Passage given
* Begin *

What started as an effort by the NAIC to take key provisions of the Sarbanes Oxley Act of 2002 (SOX) applicable to public companies and adopt them for application to all insurers, including non-public companies such as mutuals, ultimately took on a more lenient tone when the NAIC incorporated these changes in the final version of the AFRMR:
- The exemption threshold applicable to the internal control reporting provisions was raised from $25 million to $500 million of direct and assumed premiums.
- The requirement for an independent auditor’s attestation on management’s report on internal controls was dropped.
- Insurers were given discretion as to their use of pre-existing documentation and in their choice of an internal control framework.
The AFRMR effort also resulted in the development of an Implementation Guide, which gave insurers certain flexibility given their organizational structure and the degree of integration among affiliated companies. The guide currently states, in part, as follows:
Companies within a holding company structure, or other set of insurers identified by management, may often share common management, systems or processes. Consequently, when management asserts to the effectiveness of their internal controls, it is appropriate to make such an assertion for those companies based upon the organization management determines to be most relevant to meet the reporting requirements. Because holding company structures, and other groups of insurers, can be complex and organized to meet corporate objectives, that structure may not align with the organizations that are responsible for managing and preparing the financial statements of the insurer. The Model provides flexibility to insurers to identify a “Group of insurers” for purposes of evaluating the effectiveness of their internal control over financial reporting.

* End *

Supplied information
* Begin *

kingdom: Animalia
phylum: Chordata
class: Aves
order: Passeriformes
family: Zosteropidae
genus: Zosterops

* End *

Tasks and exercises
**a.** From the passage on the AFRMR, quote the part that opens with the words containing "What started as" and closes with "and assumed premiums.".
**b.** According to the passage on the AFRMR, why is it appropriate for management to base its assertion on internal control effectiveness on the organization it determines to be most relevant? Answer in one to three sentences.
**c.** Using the passage on the AFRMR, answer each question briefly:
(i) To what amount was the exemption threshold for the internal control reporting provisions raised?
(ii) Which requirement involving an independent auditor was dropped?
(iii) What does the Model allow insurers to identify for evaluating their internal control over financial reporting?

Responses
**a.**
What started as an effort by the NAIC to take key provisions of the Sarbanes Oxley Act of 2002 (SOX) applicable to public companies and adopt them for application to all insurers, including non-public companies such as mutuals, ultimately took on a more lenient tone when the NAIC incorporated these changes in the final version of the AFRMR:
- The exemption threshold applicable to the internal control reporting provisions was raised from $25 million to $500 million of direct and assumed premiums.

**b.** It is appropriate because companies within a holding company structure, or another set of insurers identified by management, may often share common management, systems or processes.

**c.**
(i) It was raised to $500 million of direct and assumed premiums, up from $25 million.
(ii) The requirement for an independent auditor's attestation on management's report on internal controls.
(iii) A "Group of insurers."